Subtlety 2: native chicken vs broiler chickens
Another theory why we tend to get tasteless Tinola is because the chickens themselves are tasteless. Tinola predates the modern broiler chicken and it’s safe to assume that most recipes were meant for “native” chickens. Compared to native chickens, broilers have less skin-to-meat ratio and in turn will have less fat and flavor per weight.
There are a couple of ways to get around this:
- Bouillon cubes – as I mentioned before, chicken stock is rare locally so we’ll have to settle with bouillon cubes or other similar seasonings (e.g. “Magic Sarap”, MSG) to enhance the existing patis/ginger/garlic/stock flavor.
- Chicken necks – they don’t have a lot of meat so people avoid them, but you’ll get extra skin and the bones give you extra flavor as stock if you use them here.
Subtlety 3: cooking time
Like Bistek, simmering Tinola for a long time improves the quality of the dish. This is normal for most types of chicken soup – long cooking time allows the connective tissue to break down and add flavor to the stock.
Even though Wikipedia notes that chicken soups take 1-3 hours to cook, 45 minutes works well for me. I’m pretty sure it’s because of the pre-cooking in sangkutsa, though if I had to cook native chicken I’ll probably extend the simmering time by 15-30 mins to get more flavor out of the well-used connective tissue.
Subltety 4+: more flavors
Apart from stock and chicken fat itself, there are still other subtleties in the flavor area.
First and foremost is the ginger. It was only when I looked for recipes that I found out that ginger is one of the key ingredients – and yet all of the Tinola I had before never even had a hint of ginger in them.
I’m not saying you should overdo the ginger and make your soup taste like salabat, but you should at least use enough to make the person eating taste and feel some of the heat from the ginger. If you can’t decide how much ginger to use, just remember that Tinola is a cold-weather dish.
Speaking of heat, most recipes call for dahon ng sili (chili leaves) to give more depth to the hot ginger stew and I would suggest beginners to use that instead of harder to prepare malunggay. I prefer the latter mainly because I can get fresh leaves from the virtually unkillable zero-maintenance malunggay trees our backyard.
On to the other vegetable aspect, most recipes also call for unripe papaya instead of chayote. They become the same texture in the end, but I personally don’t like unripe papaya in my tinola. I have a sweet tooth so I prefer chayote’s slightly sweet undertones over papaya’s bitter aftertaste. People who grew up on bitter dishes (e.g. Ilocanos with their Pakbet and Papaitan) usually prefer the former, though.

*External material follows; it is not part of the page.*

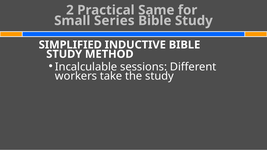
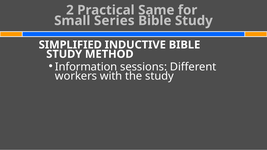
Incalculable: Incalculable -> Information
take: take -> with
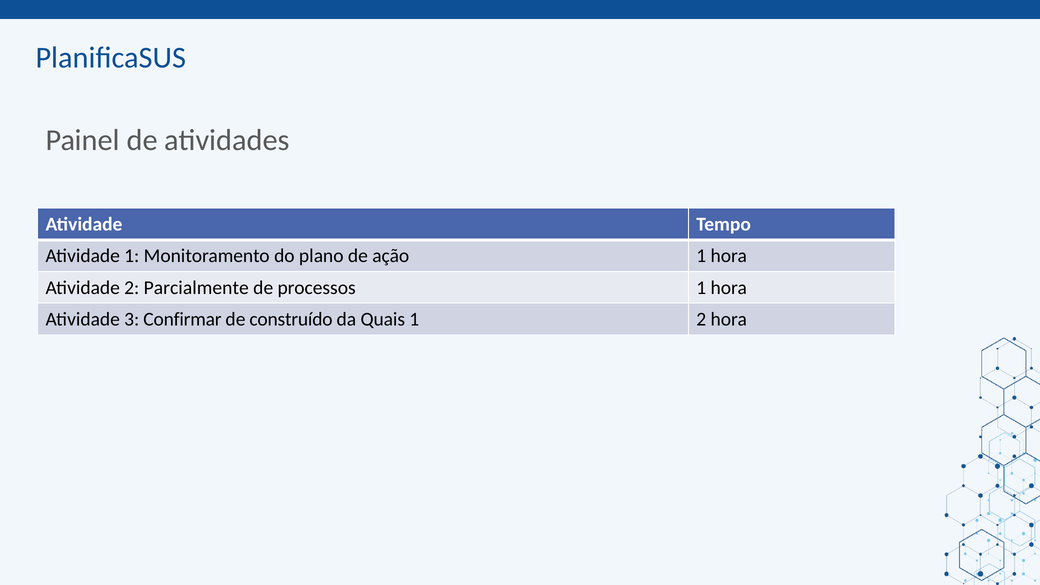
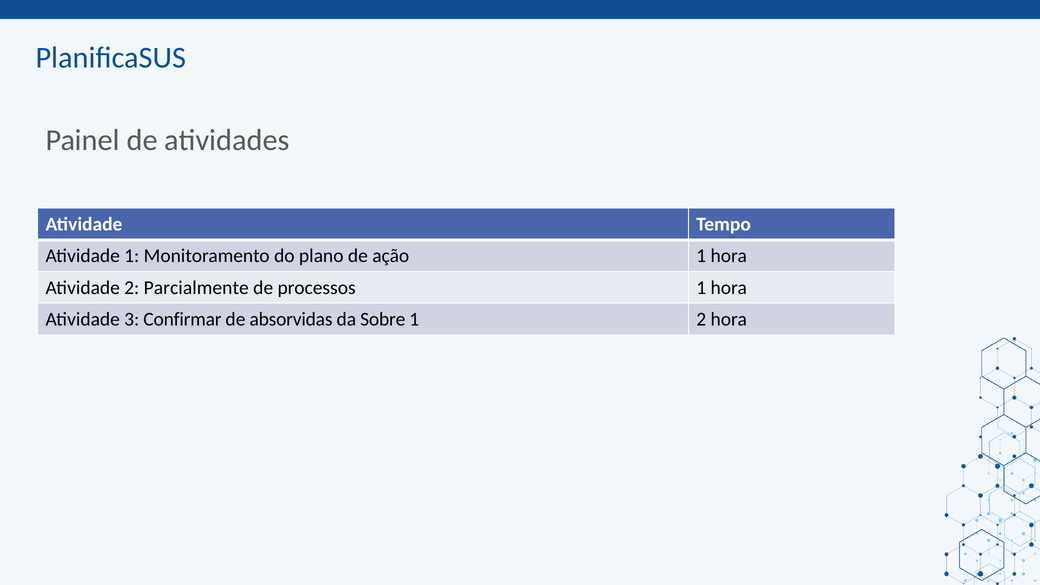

The last thing I’m going to touch is the rice water. Due to the other factors affecting the taste of the stew, I honestly can’t tell the difference between Tinola made with plain water and one made with rice water. Theoretically the rice starch should thicken the broth but I really don’t have the patience to make 2 batches at the same time and compare both. However, since I’m typically the guy washing and cooking the rice before cooking the ulam, saving the rice washings for Tinola couldn’t hurt.
As a side note, I never thought I’d write a 1000+ word essay on a dish I hated until last year.